Texte d'étude:
┏━━

Japan, Nightporter : la classe, tout simplement
Je roulais vers mon travail à
vitesse faible, dans la grisaille d’un matin fatigué, tout arrosé de pluie fine
et de sommeil en retard. Je me demandais encore une fois, comment définir
clairement et précisément ce que l’on nomme « avoir la classe » pour
un bout de musique amplifiée. J’écoutais en cet instant fugace et dérisoire, une
perle noire aux reflets mordorés : Nightporter, du sublime groupe Japan,
porté par la voix de soie verte et brodée d’un David Sylvian spectral, ce
prince sans royaume, empereur oublié venu des landes constellées de sonnets
magnifiques et lugubres. Mes doigts dansaient distraitement sur le volant,
suspendus dans l’air lent en une danse muette mais inutile. Comme ceux,
sanglants, d’un Hannibal le Cannibale, dans cette scène saisissante du Silence
des Agneaux, où le visage encore zébré de gouttes vermillon, il prend quelques
secondes pour fredonner sans bruit une poignée de notes classiques, juste après
avoir massacré ceux qui pensaient l’avoir capturé… Les imbéciles.

┗━━

Données fournies:
┏━━

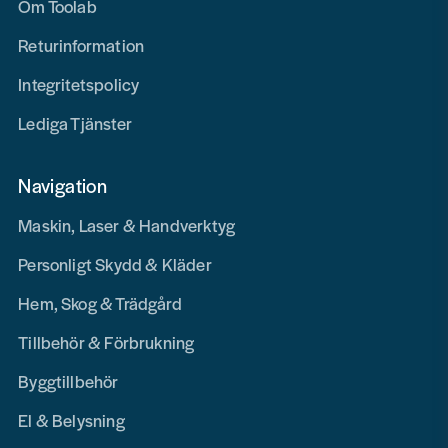
Om Toolab
Returinformation
Integritetspolicy
Lediga Tjänster
Navigation
Maskin, Laser & Handverktyg
Personligt Skydd & Kläder
Hem, Skog & Trädgård
Tillbehör & Förbrukning
Byggtillbehör
El & Belysning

┗━━

Consigne 1: Résumez en deux phrases le texte sur Nightporter.
Consigne 2: Relevez tous les noms propres présents dans le texte sur Nightporter.
Consigne 3: Poursuivez le texte sur Nightporter à la suite de la phrase « Les imbéciles. »
Les enregistrements n'ont aucun rôle dans ce travail.

Corrigé 1: Le texte évoque un trajet en voiture vers le travail, par un matin gris et pluvieux, pendant lequel revient la question de savoir comment définir « avoir la classe » pour un morceau de musique amplifiée. La chanson alors écoutée est Nightporter du groupe Japan, portée par la voix de David Sylvian, et les doigts qui dansent sur le volant rappellent une scène du Silence des Agneaux où Hannibal le Cannibale fredonne des notes classiques après un massacre.

Corrigé 2:
- Japan
- Nightporter
- David Sylvian
- Hannibal le Cannibale
- Silence des Agneaux

Corrigé 3:
Je voyais passer dans la rue des
Lolycéennes similaires et légères traînant le pas vers leur école, habillées
comme leurs copines, un sac trop cher accroché à la saignée de leurs petits
bras maigres. Des Xerox troublés de Justin-à-mèche les suivaient, acné au menton, l’Eastpak
standardisé se balançant si lourd sur leur dos maigre. Certains fumaient,
d’autres en avaient peut-être envie.
Le trafic se traînait, lugubre et
résigné, avec les yeux du cerf qui attend la dernière cartouche. Je suivais
impassiblement de banales autos colorées de conforme et de gris métallisé. Mes essuie-glaces
effectuaient leur danse grinçante. Dans quelques heures, la chape étouffante de la nuit d’hiver aurait recouvert les bâtiments
sans grâce et l’audimat diabétique et télévisuel crèverait à nouveau des
records, entre deux publicités pour des boissons américaines allégées ou des
assurances se disant responsables. David Sylvian fredonnait doucement pour mes
oreilles usées, au milieu de cascades d’arpèges et de cordes lumineuses,
accompagné d’un piano à fendre l’âme d’un auditeur fiscal.
Soudain, une lumière blanche et stellaire
fit irruption dans mon cerveau délavé, ce jean trop porté que j’apprécie parfois.
La chanson de Japan avait catalysé en mes neurones sensibles un tranchant CQFD
que les acteurs sans cachet d’un gris matin avaient bâti, à leur insu, suivant
sans bruit leurs morne parcours conformiste.
La « classe » d’une
chanson se définissait parfaitement !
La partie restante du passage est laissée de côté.